Second, the problems at the core of SDGs will not be resolved by application of existing knowledge. The future graduates will need to be creative problem solvers able to persuade others to collaborate in order to transform the society, to identify the deficiencies and stereotypes and formulate innovative solutions – in order to do that, they need to develop not just their knowledge, but also their skills, attitudes and values.
Third, social innovation does not happen in lecture theater or even on university campus. In order to be able to resolve real problems of real people, the students must learn how to do that. And what better way there is than to learn, how to do that, by helping real people resolve their real problems?
Besides addressing and discussing all of these three aspects, I would like to offer inspiration how to implement them into educational activities.

Maxim Tomoszek started teaching at Law Faculty of Palacký University in 2004. Between 2008 and 2016, he was the head of the Centre for Clinical Legal Education. Since 2016, he serves as vice-dean for education. He obtained a Ph.D. in constitutional law in 2012. During his engagement at Palacký, Maxim has been teaching constitutional law, comparative constitutional law, human rights, various human rights oriented legal clinics (human rights clinic, patients‘ rights clinic, asylum law clinic, anti-discrimination clinic), professional ethics, legal skills and regularly coaches moot court teams for national and international moot court competitions. In 2013, he was a visiting professor at Washington and Lee University, School of Law, in Lexington, Virginia, USA, teaching about protection of fundamental rights in Europe. From 2017 to 2019, he was teaching in the Master programme in Human Rights in Valencia; he conducted seminars on ethical issues related to students’ work in legal clinics at Warsaw University (2018) and University of Brescia (2019). From 2017 to 2020, he was collaborating with colleagues from four other European universities (Luxembourg, Brescia, Bucharest and Roma III) within the framework of the first Erasmus+ project dedicated to clinical legal education: Skills Transfer in Academia: A Renewed Strategy, where he is responsible for preparing the quality standards for legal clinics.

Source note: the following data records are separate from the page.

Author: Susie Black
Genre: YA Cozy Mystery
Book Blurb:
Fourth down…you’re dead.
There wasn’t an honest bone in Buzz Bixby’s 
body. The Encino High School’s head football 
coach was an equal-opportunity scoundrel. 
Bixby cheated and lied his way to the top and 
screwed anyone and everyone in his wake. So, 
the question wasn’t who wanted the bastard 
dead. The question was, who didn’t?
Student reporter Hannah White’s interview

Maxim is dedicated to promoting clinical legal education on international level. Between 2013 and 2019, he was the president of the European Network for Clinical Legal Education, where he now serves as a treasurer. Since 2013, he represents Central and Eastern Europe in the steering committee of the Global Alliance for Justice Education. He regularly presents at national and international conferences, and publishes about constitutional law and clinical legal education in the Czech Republic and abroad. He also regularly organizes conferences, workshops, trainings and other events related to clinical legal education and teaching law in general.
Within Aurora University Alliance activities, Maxim is Palacký University Resource person for implementation of Aurora Competence Framework – Learning Outcomes in Universities for Impact in Society (LOUIS) and member of LOUIS Expert support center.